In deze zaak heeft de kinderrechter van de Rechtbank Rotterdam op 23 december 2022 uitspraak gedaan over de verlenging van de machtiging tot uithuisplaatsing van twee kinderen, [naam kind01] en [naam kind02], en de wijziging van hun hoofdverblijfplaats. De zaak betreft een verzoek van de gecertificeerde instelling Jeugdbescherming Rotterdam Rijnmond (GI) om de machtiging tot uithuisplaatsing van de kinderen te verlengen voor een periode van zes maanden bij de vader, die het gezag over hen uitoefent. De vader heeft ook verzocht om de hoofdverblijfplaats van de kinderen bij hem te bepalen, aangezien zij al geruime tijd bij hem wonen. De moeder, die ook gezag heeft, verzet zich tegen de wijziging van de hoofdverblijfplaats, maar is niet tegen de verlenging van de machtiging tot uithuisplaatsing.

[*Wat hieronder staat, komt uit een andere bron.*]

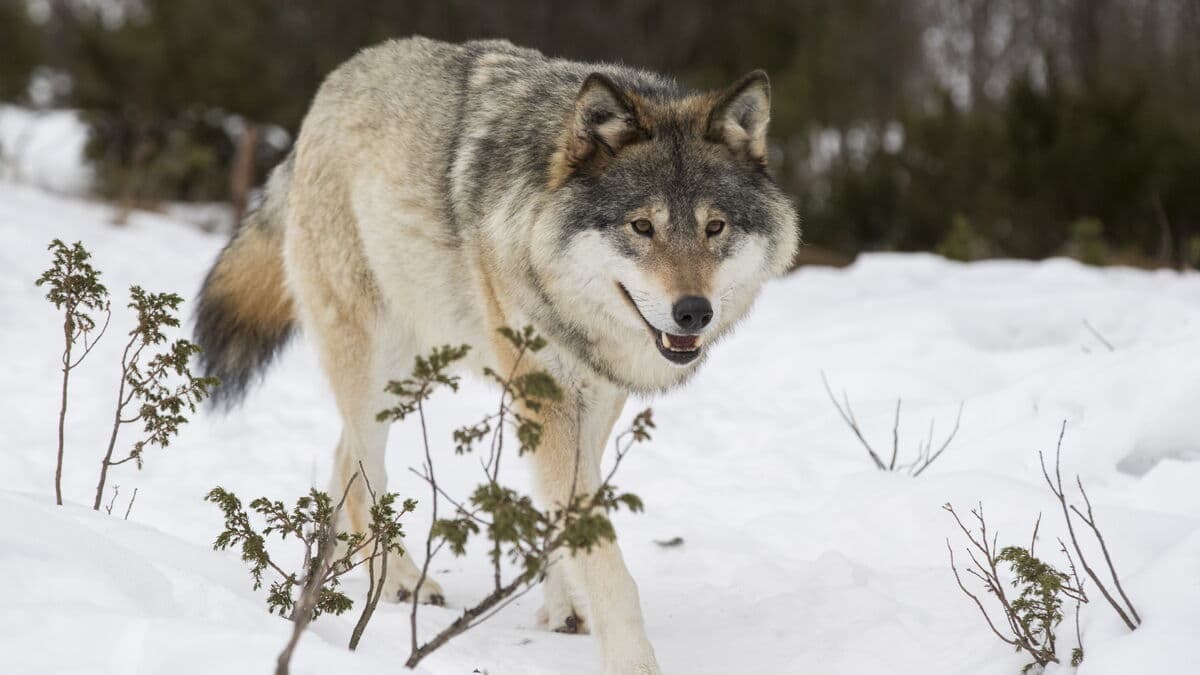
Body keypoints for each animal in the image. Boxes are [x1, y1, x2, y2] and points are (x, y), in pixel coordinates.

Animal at [195, 37, 797, 674]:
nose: (693, 312)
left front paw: (563, 607)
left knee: (340, 459)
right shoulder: (549, 398)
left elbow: (567, 518)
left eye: (715, 227)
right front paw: (633, 661)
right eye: (641, 227)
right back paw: (398, 581)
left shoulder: (595, 399)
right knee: (363, 471)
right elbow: (604, 559)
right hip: (376, 369)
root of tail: (335, 83)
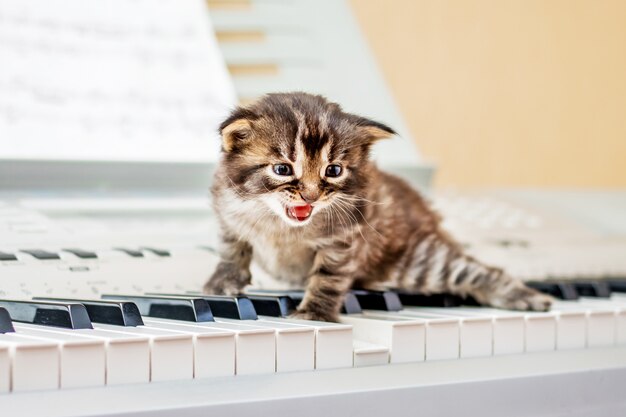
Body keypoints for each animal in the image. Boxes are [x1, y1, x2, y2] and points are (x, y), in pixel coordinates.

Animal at [202, 92, 548, 322]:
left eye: (333, 170)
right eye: (282, 169)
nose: (311, 196)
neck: (279, 225)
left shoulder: (343, 240)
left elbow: (328, 278)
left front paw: (314, 313)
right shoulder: (229, 216)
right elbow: (232, 251)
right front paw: (222, 283)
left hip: (421, 263)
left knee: (480, 272)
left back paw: (529, 297)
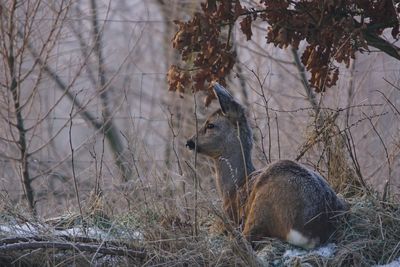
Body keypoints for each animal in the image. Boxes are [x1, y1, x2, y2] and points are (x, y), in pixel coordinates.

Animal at [187, 83, 346, 249]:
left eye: (210, 124)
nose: (189, 141)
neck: (233, 188)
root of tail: (311, 231)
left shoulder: (229, 216)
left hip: (262, 207)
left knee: (246, 239)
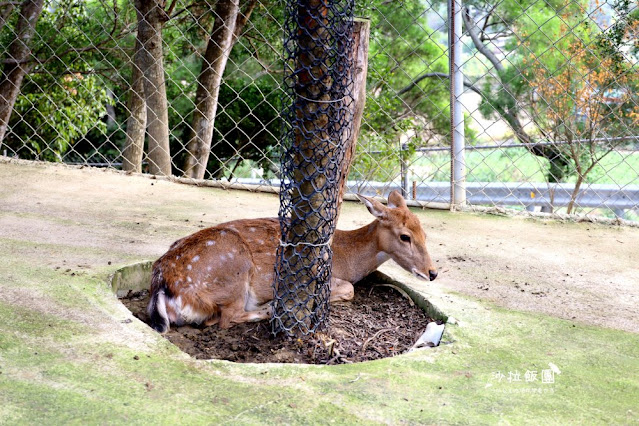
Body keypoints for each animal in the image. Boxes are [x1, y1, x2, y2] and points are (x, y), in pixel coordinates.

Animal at [148, 190, 438, 332]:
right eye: (405, 236)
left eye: (425, 233)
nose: (432, 272)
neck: (348, 257)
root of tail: (163, 287)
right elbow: (349, 289)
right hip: (234, 272)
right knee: (223, 320)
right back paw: (271, 308)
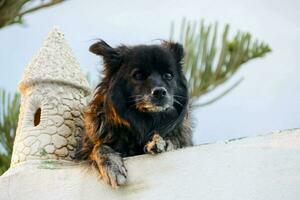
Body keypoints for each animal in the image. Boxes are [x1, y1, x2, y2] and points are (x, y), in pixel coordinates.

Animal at [75, 40, 192, 188]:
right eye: (138, 75)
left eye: (169, 75)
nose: (160, 92)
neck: (144, 121)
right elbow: (99, 147)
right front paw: (112, 166)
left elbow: (173, 140)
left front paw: (161, 141)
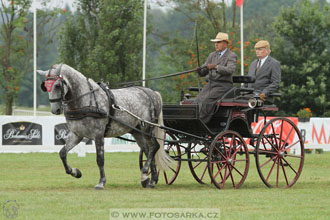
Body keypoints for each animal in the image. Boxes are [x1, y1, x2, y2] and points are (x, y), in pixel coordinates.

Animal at [38, 63, 173, 189]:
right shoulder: (76, 134)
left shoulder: (98, 134)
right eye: (45, 86)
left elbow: (100, 159)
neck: (85, 100)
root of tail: (152, 93)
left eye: (57, 85)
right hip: (137, 132)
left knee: (154, 147)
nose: (55, 110)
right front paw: (75, 172)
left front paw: (101, 182)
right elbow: (62, 153)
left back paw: (146, 173)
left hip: (147, 128)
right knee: (148, 150)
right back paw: (149, 179)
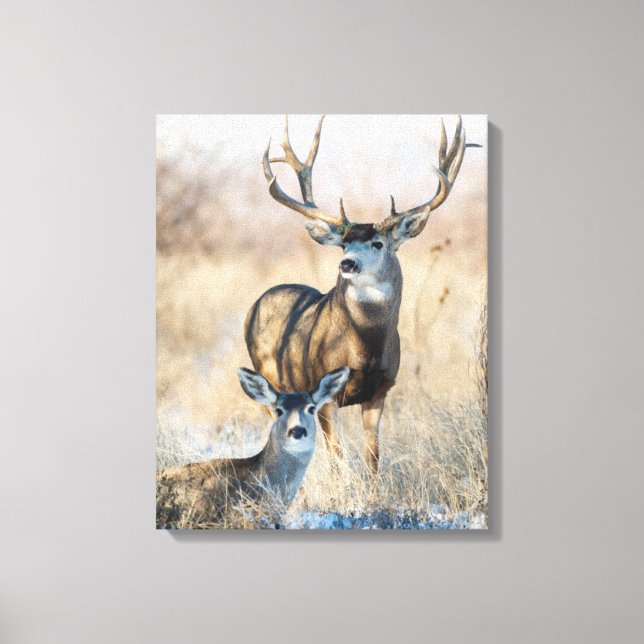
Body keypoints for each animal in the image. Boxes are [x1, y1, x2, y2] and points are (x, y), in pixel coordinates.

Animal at [245, 115, 478, 474]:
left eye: (377, 243)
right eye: (344, 244)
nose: (347, 263)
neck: (364, 348)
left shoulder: (380, 390)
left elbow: (372, 458)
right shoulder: (324, 394)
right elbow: (337, 458)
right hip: (271, 379)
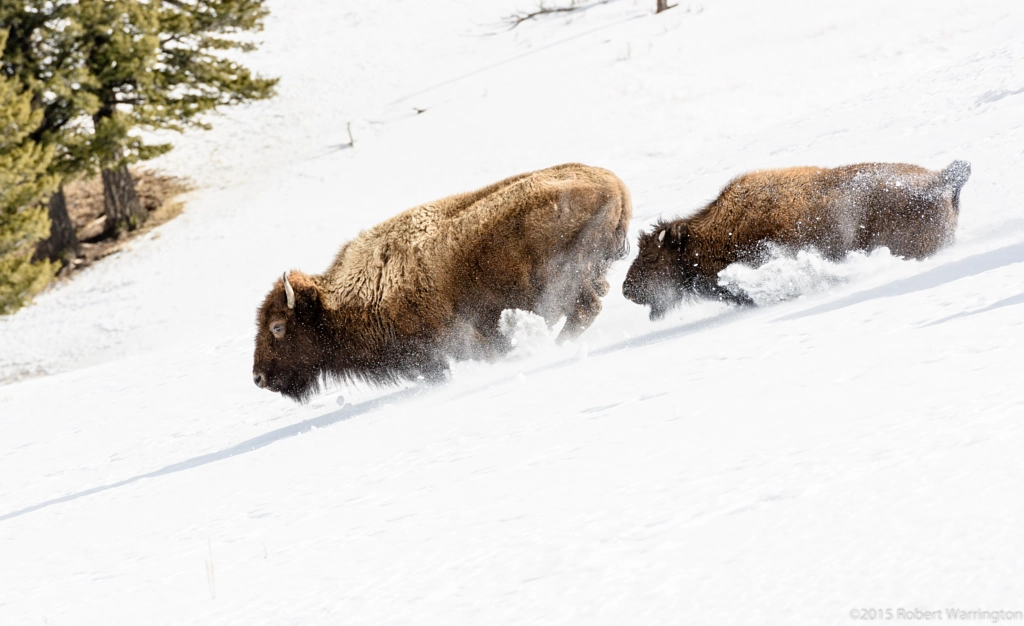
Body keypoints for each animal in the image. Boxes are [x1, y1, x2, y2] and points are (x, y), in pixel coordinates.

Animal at [251, 162, 626, 401]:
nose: (258, 378)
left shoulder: (449, 347)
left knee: (585, 310)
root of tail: (615, 185)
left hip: (564, 281)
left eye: (278, 327)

Tijdens de mondelinge behandeling op 23 december 2022, die met gesloten deuren plaatsvond, zijn de advocaten van beide ouders en vertegenwoordigers van de GI en de Raad voor de Kinderbescherming aanwezig geweest. De kinderrechter heeft vastgesteld dat de kinderen al meer dan twee jaar bij de vader wonen en dat er geen zorgen zijn over de opvoedsituatie bij hem thuis. De kinderrechter heeft geoordeeld dat het in het belang van de kinderen is om de juridische werkelijkheid in overeenstemming te brengen met de feitelijke situatie, en heeft daarom de hoofdverblijfplaats van de kinderen bij de vader bepaald.
De kinderrechter heeft het verzoek van de GI tot verlenging van de machtiging tot uithuisplaatsing afgewezen, omdat met de wijziging van de hoofdverblijfplaats de machtiging niet langer noodzakelijk is. De beslissing is mondeling gegeven en in het openbaar uitgesproken, en is schriftelijk vastgesteld op 9 januari 2023.